I was that kid that tried to do what everyone else did so that I wouldn’t stand out, wouldn’t make too big of a splash and draw attention to myself. But the truth was, in my heart, I was marching to the beat of my own drum, fantasizing about going A-wall against conformity and taking risks.
I didn’t start taking risks until I was in college though. After I recovered from having thyroid cancer, something inside of me just snapped and I realized that life is so short (cliche, I know…) and that I want to really live my days and not just exist. From there, I started wearing what I wanted, coloring my hair the way I wanted, openly jamming to all my old school music that wasn’t necessarily popular with people my age, and I even started letting people see my big ole quirky personality - like the kind of personality that only your family members know about and joke about in front of your friends to embarrass you.
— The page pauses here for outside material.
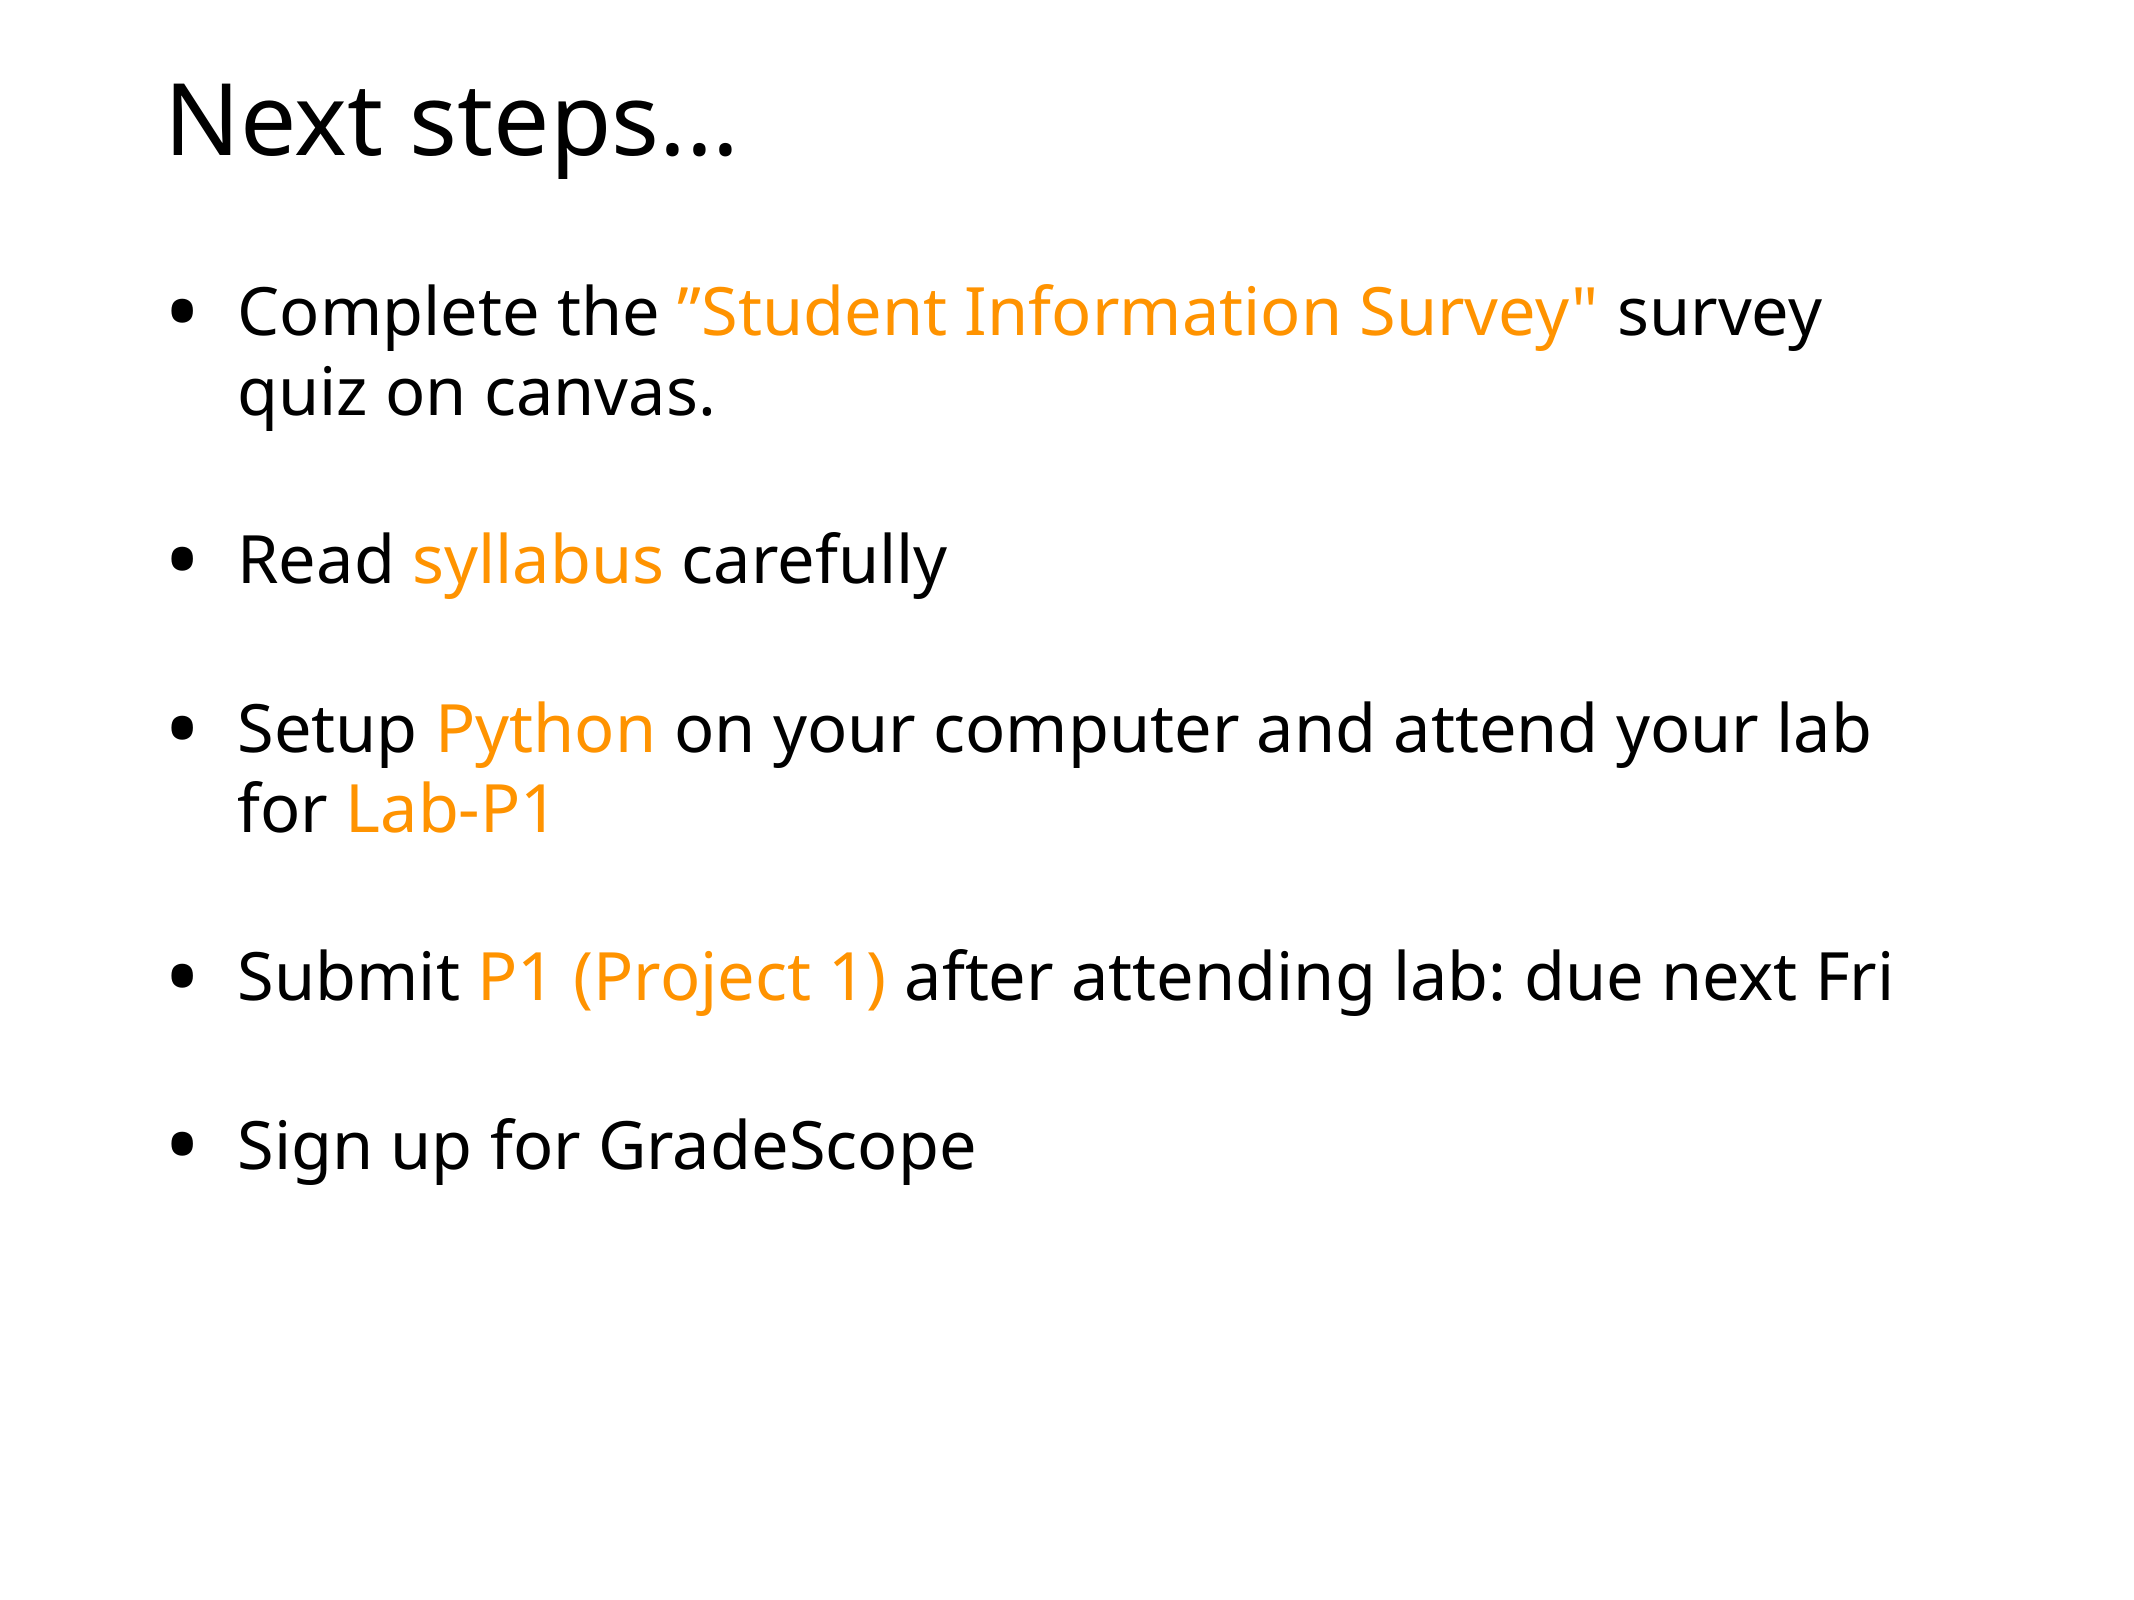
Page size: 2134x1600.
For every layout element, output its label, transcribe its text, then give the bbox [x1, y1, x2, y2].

text_box Next steps... [156, 41, 1977, 190]
text_box Complete the ”Student Information Survey" survey quiz on canvas. Read syllabus carefully Setup Python on your computer and attend your lab for Lab-P1 Submit P1 (Project 1) after attending lab: due next Fri Sign up for GradeScope [156, 260, 1977, 1457]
My latest risk was quitting my career and starting The Beauty Project. My career was my identity, but I’d been feeling this push to quit, and start something from scratch, so I did! And it’s been the best ride - hard work, meeting new people, being pushed beyond all my boundaries, financially risky, and learning to trust and lean on the people around me more than I ever have before.
So my words of wisdom here would be to take risk out of wisdom. There’s nothing wrong with being calculated, but over calculation will talk you out of it. Have people in your life who really know you and who can give you advice, voice their concerns and be your support system. And be prepared to stretch and grow more than you can imagine. :)
"Sometimes life is about risking everything for a dream no one can see but you." - Unknown
4. Don’t take yourself too seriously. Learn to have fun.
This is something that I am currently still practicing daily, and I’ll probably try to practice this for the rest of my life. When you’re completely engrossed in something new like a career, dream, hobby or even building your family, it can be easy to become narrowly focused. My mom used to call me a “bull-dog” because if I wanted something to happen, I’d make it happen. While that can be a great quality, it’s also hard to allow yourself the space to enjoy the little things or to do things, see people, or go places without an agenda.
To me living fully and unashamed is not just about the hard things we overcome like body image, insecurities, fears and doubts. It’s also about giving ourselves permission to take a day off of work without feeling guilty, to buy paint supplies just because we want to take a stab at painting, or to simply make a fancy meal with cocktail drinks for friends just because.
I think it’s about releasing the idea that every second of your life has to be delegated to something that’s going to be financially profitable, impress others or put you way ahead. If you’re super scheduled, and don’t have a lot of spare time, put ‘fun time’ on your calendar, and plan it out.
"Success is not dependent on what career you choose. Success is dependent on you choosing you, then bringing all you are into all you do." - Dr. Lauren
Wherever you’re at in your journey - healthy and whole, fighting hard, researching or just trying to be present in the day-to-day, make it a practice to not question or doubt your beauty. You are Beauty. You were made in the image of beauty Himself. There’s no one size fits all beauty standard, and your life, calling, passions, quirks and the essence of your being are proof of that. You have permission to embrace your beauty and live your life fully and unashamed.